Background: Cow's milk (CM) is one of the leading causes of food allergy in children. However, approximately 85% of milk-allergic children become clinically tolerant to CM within the first 3 years of life. The mechanisms involved in the achievement of tolerance remain unknown.
Objective: To study whether IgE antibodies from children with persistent cow's milk allergy (CMA) differ from children who become clinically tolerant in their ability to recognize linear and conformational epitopes of alpha(s1)- and beta-casein.
Methods: Thirty-six milk-allergic children were included in the study: 11 of the children became clinically tolerant, and 25 had persistent CMA. Blood was obtained from all patients during the time they showed clinical reactions to milk challenge. Six non-milk-allergic children served as controls. Specific IgE antibodies against linear (denatured) as well as conformational (native) milk proteins were determined by probing dot-blots with patients' sera. In addition, selected decapeptides from alpha(s1)- and beta-casein, previously found to be suggestive of persistent CMA, were synthesized on a cellulose-derivatized membrane and probed with individual sera from 10 patients who outgrew CMA and from 10 patients with persistent CMA.
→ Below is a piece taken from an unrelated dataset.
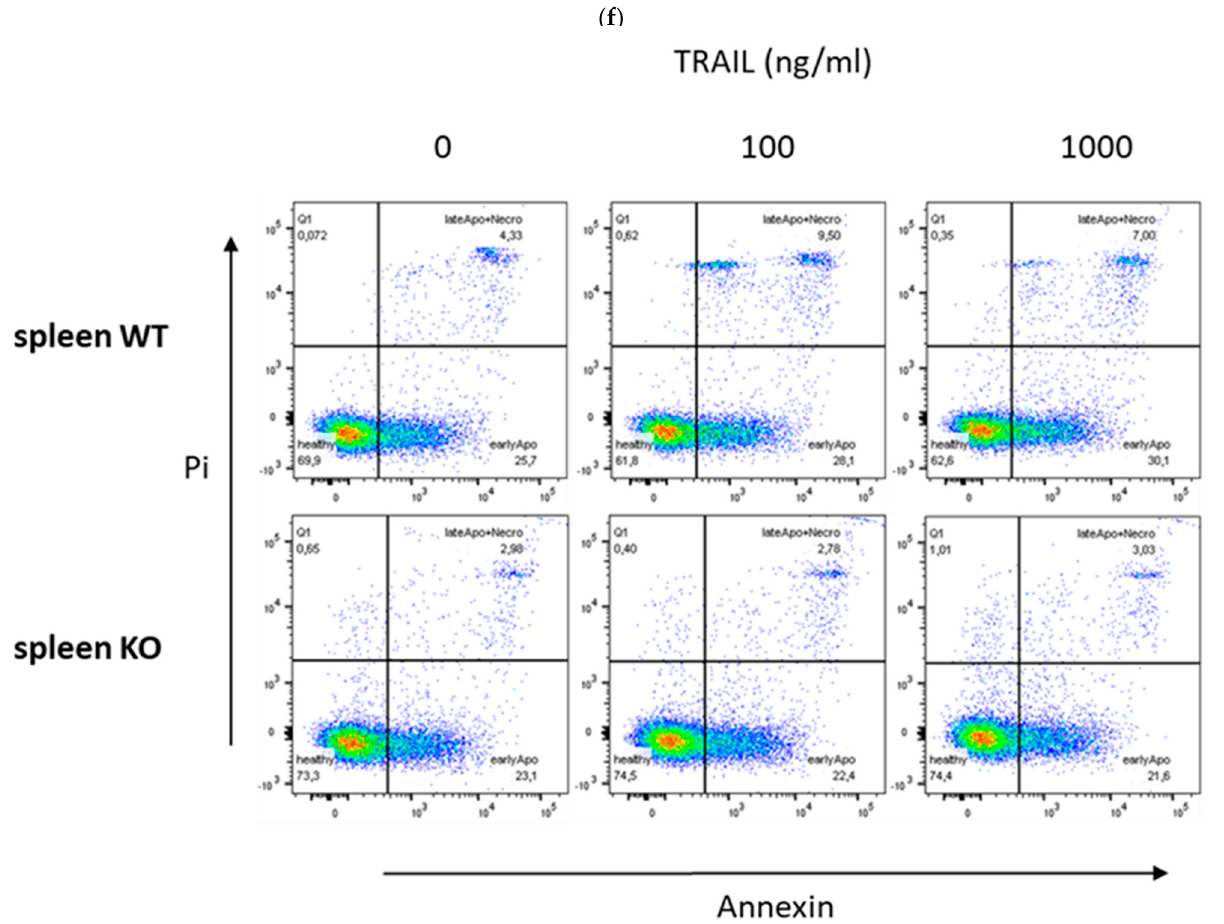
Figure 3. Recombinant TRAIL did not stimulate apoptosis in neutrophils derived from naïve mice in vitro. Neutrophils isolated from bone marrow ( a , b ) and spleen ( d , e ) of naïve WT and TRAIL–/– mice ( n = 5 each) were stimulated with different concentrations of TRAIL (0 ng/mL, 100 ng/mL, 1000 ng/mL) in vitro. Representative FACS plots show staining of neutrophils derived from the bone marrow ( c ) and the spleen ( f ). The level of early ( a , c ) and late ( b , d ) apoptosis in neutrophils with and without TRAIL treatment are shown. Graphs show means ± SEM (* p < 0.05, ** p < 0.01).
Results: Analysis of immunodot-blots showed that, in comparison to tolerant patients, milk-allergic children with persistent symptoms had a significantly higher ratio of specific IgE antibodies to linearized than to native alpha- and beta-casein (P < 0.005 and P < 0.02, respectively). Comparing the selected decapeptides, six of the 10 patients with persistent allergy recognized the peptide corresponding to amino acids 69-78 from alpha(s1)-casein while none of the patients who outgrew CMA had IgE binding to this epitope.
Conclusion: Patients with persistent milk allergy possess higher detectable levels of IgE antibodies to linear epitopes from alpha(s1)- and beta-casein than children who have achieved tolerance. Specific IgE binding to particular linear epitopes in alpha(s1)-casein may be a predictive factor for persistence of CMA.